Bishop mulling Sioux City Diocese role in immigration reform push
August 26, 2013
Bishop R. Walker Nickless
Bishop R. Walker Nickless is considering how the Sioux City Diocese, its priests and parishes and other organizations, may participate in a broader Catholic Church push for an immigration-reform package that includes a path to citizenship for millions of undocumented residents.
"He plans on talking to some of his brother priests on how we plan to proceed," said Kristie Arlt, communications director for the diocese.
The bishop is on record as supporting "common-sense reform" that provides a "reasonable path" to citizenship for an estimated 11 million people in the United States without proper papers.
"It aligns with what he said in the past," Arlt said in an interview with The Daily Times Herald about the larger national Catholic effort on immigration legislation aimed at influencing members of Congress.
The U.S. Conference of Catholic Bishops has consistently advocated for comprehensive reform of immigration policies that secures borders and gives undocumented immigrants the chance to earn permanent residency and eventual citizenship, the conference says in a statement of principles.
The question before Nickless is how actively to join other dioceses planning Masses and other possible events on Sunday, Sept. 8.
According to The New York Times, dioceses and archdioceses, including Chicago, Cincinnati, Los Angeles, Brooklyn and San Antonio, are holding pro-pathway activities that Sunday. Some priests expect to deliver homilies supporting immigration reform.

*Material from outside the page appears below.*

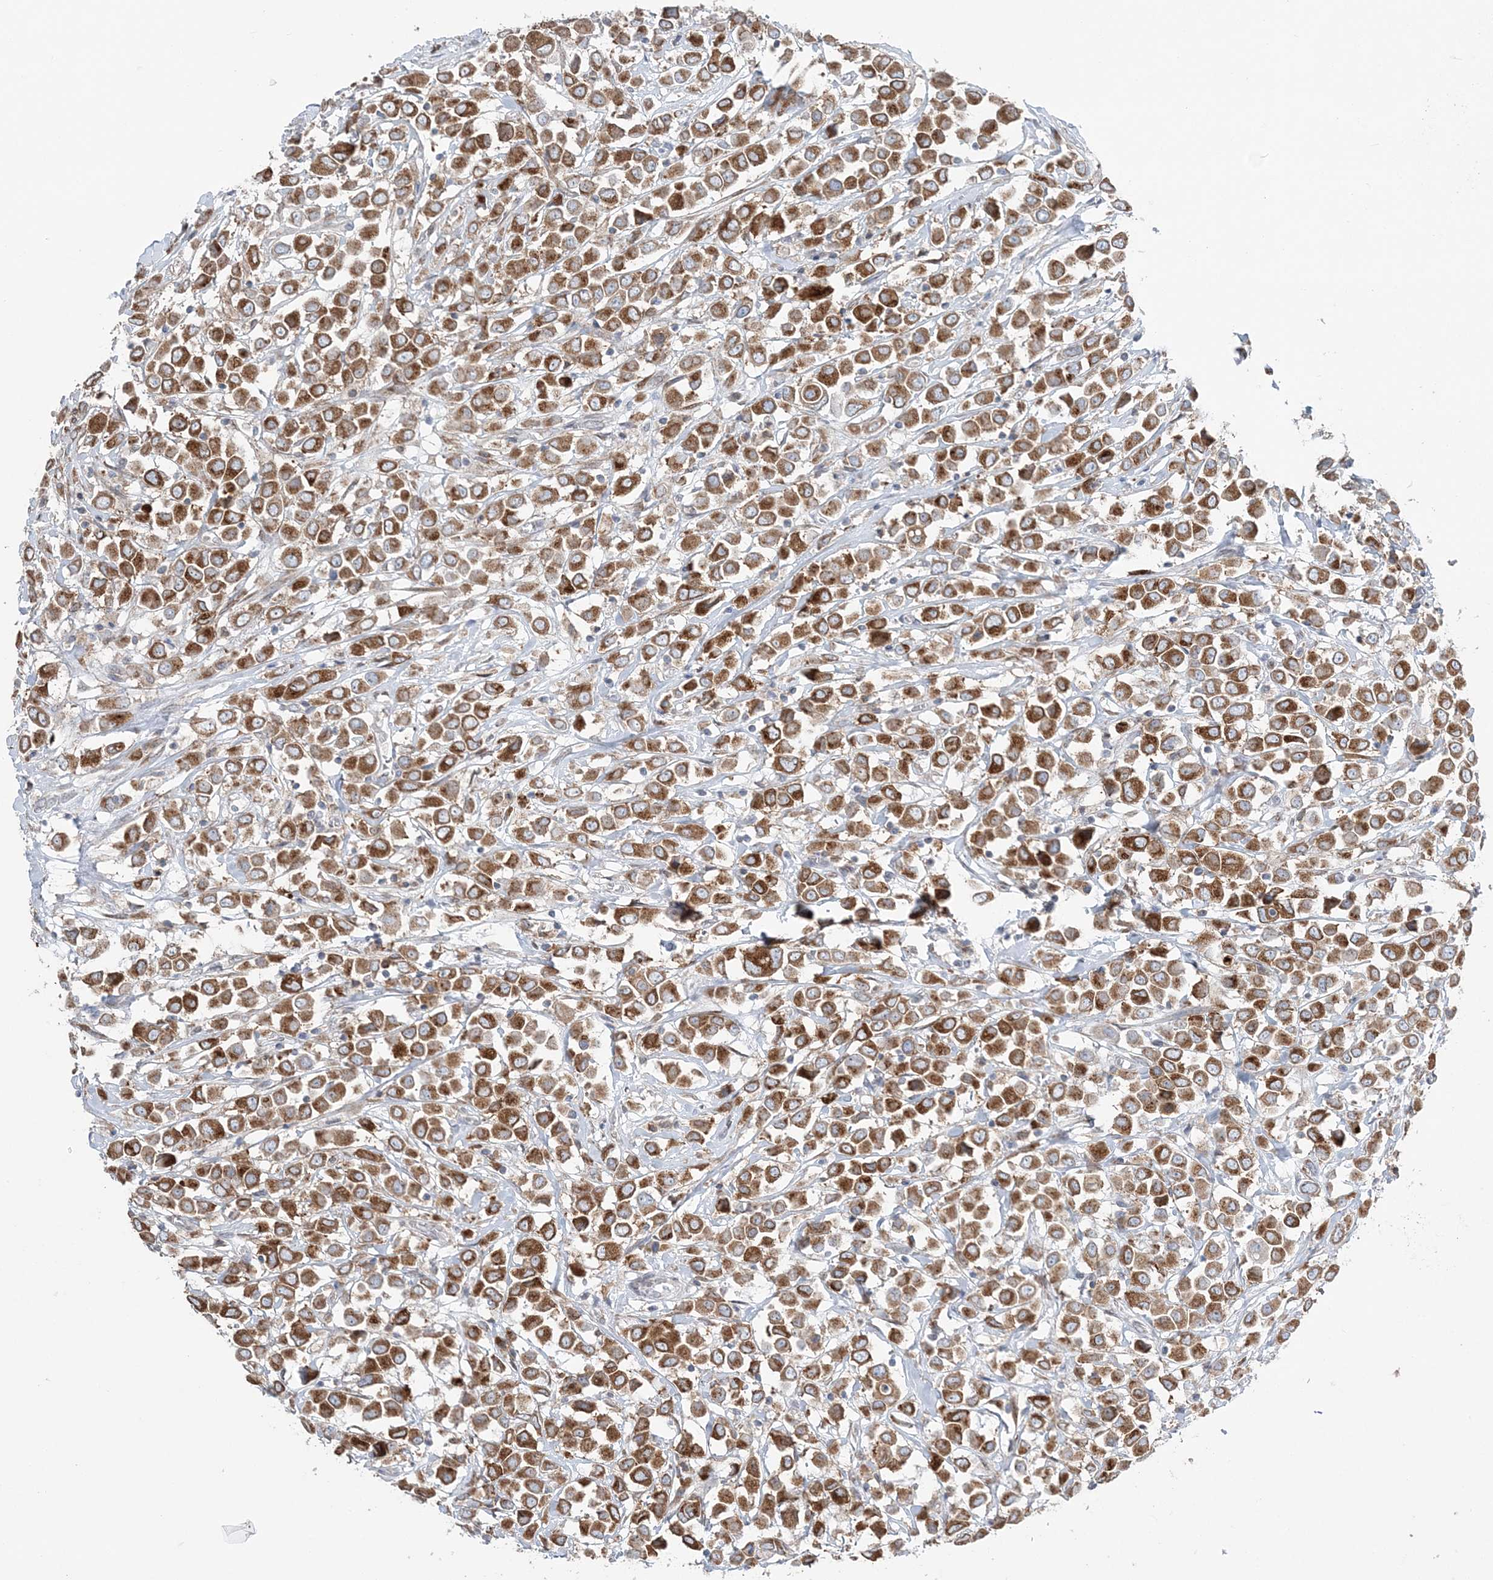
{"staining": {"intensity": "moderate", "quantity": ">75%", "location": "cytoplasmic/membranous"}, "tissue": "breast cancer", "cell_type": "Tumor cells", "image_type": "cancer", "snomed": [{"axis": "morphology", "description": "Duct carcinoma"}, {"axis": "topography", "description": "Breast"}], "caption": "Immunohistochemistry histopathology image of human breast infiltrating ductal carcinoma stained for a protein (brown), which shows medium levels of moderate cytoplasmic/membranous positivity in about >75% of tumor cells.", "gene": "TMED10", "patient": {"sex": "female", "age": 61}}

The U.S. House of Representatives has 136 Catholics, about 30 percent of the total representation in that body. Catholics have more members of Congress than any other religious group, according to The Times.
Two Iowa Catholics - U.S. Sen. Tom Harkin, a Democrat, and U.S. Rep. Steve King, a Republican - advocate dramatically different approaches to immigration policy.
Harkin supported a Senate bill that includes a path to citizenship. King refers to such a proposal as "amnesty" for law-breaking activity, and has built a national brand largely on his fierce opposition to any sort of immigration reform that includes a pathway for unauthorized residents.
Both King and Harkin carried Carroll County in their most recent re-election bids.